#### [Exercise tasks]
(A) Answer from the news article on Dontia Patterson's release:
(i) How old is Meka Jackson?
(ii) Why did she not respond to the prosecutors' letter?
(iii) How many phone numbers and how many email addresses did staffers try for the Jacksons?
(B) Duplicate the part of the news article on Dontia Patterson's release starting with "Waxman said staffers tried four" and going on through "to contact the family.".
··· Selected excerpt ···
After Philly DA's Office clears man of murder, victim's family feels 'disrespected'

A photo of Antwine Jackson in his family’s Mayfair home. Jackson was shot dead in January 2007, and the man convicted of killing him, Dontia Patterson, was freed from prison in 2018 after the Philadelphia District Attorney’s Office said it believed Patterson likely was innocent.

The sister of a 2007 murder victim whose accused killer, Dontia Patterson, was set free last week said Monday that she still believes Patterson was guilty and that the Philadelphia District Attorney’s Office should have done more to seek her family’s input while reinvestigating the decade-old case.

In an interview outside her Mayfair home, Meka Jackson, 27, said her family got a letter from the prosecutor’s office this winter urging them to reply and learn about updates in the case. But she said that it did not specify that Patterson’s release and exoneration were under consideration, and that she was unaware of efforts by the office to follow up to reach her or her relatives. Prosecutors, in arguing for Patterson’s release, acknowledged they had not spoken with members of Jackson’s family despite efforts to do so.

Jackson said she learned of the decision to clear Patterson last week when a relative told her to check the news, which triggered an emotional “meltdown” over the weekend as she relived the memory of her brother’s killing.

“If they wanted to hear our side of the story, they could’ve found us,” said Jackson, 27, whose brother Antwine was fatally shot in Summerdale in 2007. She said that no one should “be put on the back burner when it comes to situations like this.”

In theme at least, the situation has similarities to other criticisms leveled this year against the District Attorney’s Office and its new top prosecutor, Larry Krasner, when some victims’ relatives complained that prosecutors had taken actions in court without sufficiently informing them.

But Jackson’s case appears to have differences.

Jackson said she did not reply to prosecutors’ letter about Patterson’s case because her mother has been undergoing dialysis treatment, taking a toll on the family.

Ben Waxman, a spokesman for Krasner’s office, said prosecutors had tried to reach the Jacksons by phone, by email, by letter, and in person, sending county detectives to several addresses possibly associated with them.

Waxman said staffers tried four phone numbers and four email addresses tied to the Jacksons. Last month, before publicly announcing their intent to seek Patterson’s release because they believed he likely was innocent, prosecutors asked a judge for more time to contact the family.

Jackson said she had not seen or heard of any efforts beyond the letter to reach her relatives, which made her feel “disrespected.”

Waxman said Monday that “we fully can sympathize and understand the pain this family has been through.” He said prosecutors still would speak with family members to explain the case and the decision to drop charges against Patterson.

“We are prepared to meet with them any time they’d like,” Waxman said.

Jackson said the episode was emotionally draining. She described her brother as her best friend, and said they had a bond as strong as “stainless steel.” She remembers coming home after school in 2007 to learn that he had been shot. Monday, while recalling seeing him in the hospital afterward, she cried.
··· Data section ···
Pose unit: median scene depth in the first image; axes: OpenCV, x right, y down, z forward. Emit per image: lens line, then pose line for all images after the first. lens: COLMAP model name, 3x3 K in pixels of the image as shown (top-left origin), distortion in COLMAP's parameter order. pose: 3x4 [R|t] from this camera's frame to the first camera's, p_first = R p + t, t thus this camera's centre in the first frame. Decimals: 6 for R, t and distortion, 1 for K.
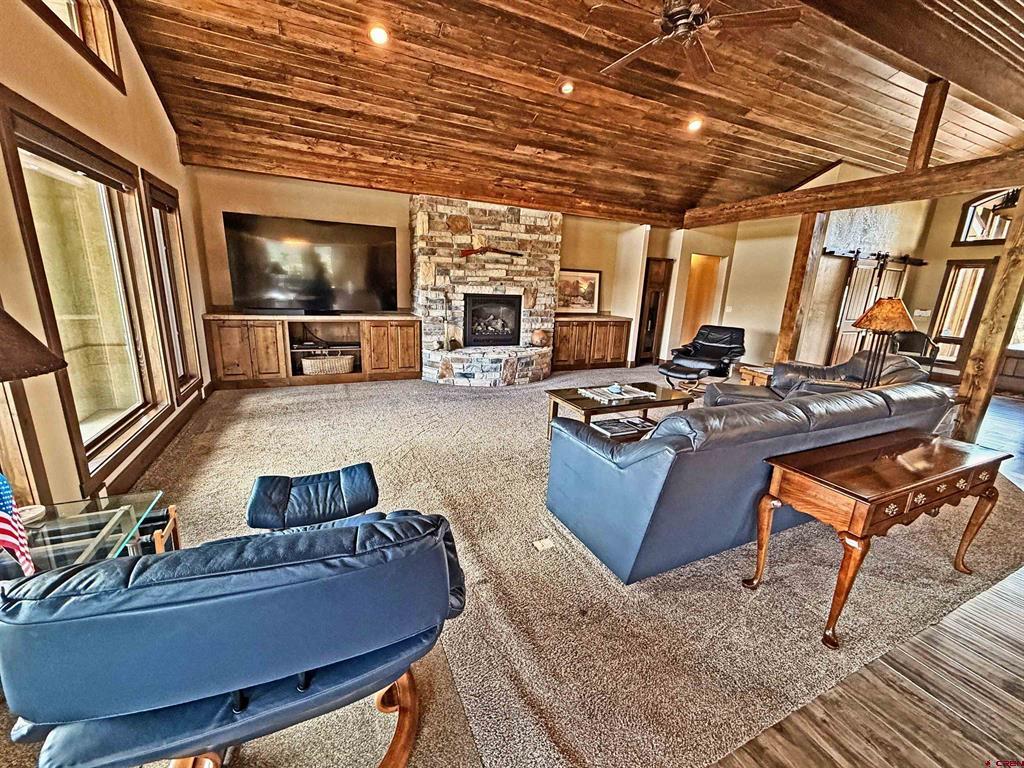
···
#### [Answers for each item]
(A)
(i) 27.
(ii) Her mother has been undergoing dialysis treatment, which has taken a toll on the family.
(iii) Four phone numbers and four email addresses.

(B)
Waxman said staffers tried four phone numbers and four email addresses tied to the Jacksons. Last month, before publicly announcing their intent to seek Patterson’s release because they believed he likely was innocent, prosecutors asked a judge for more time to contact the family.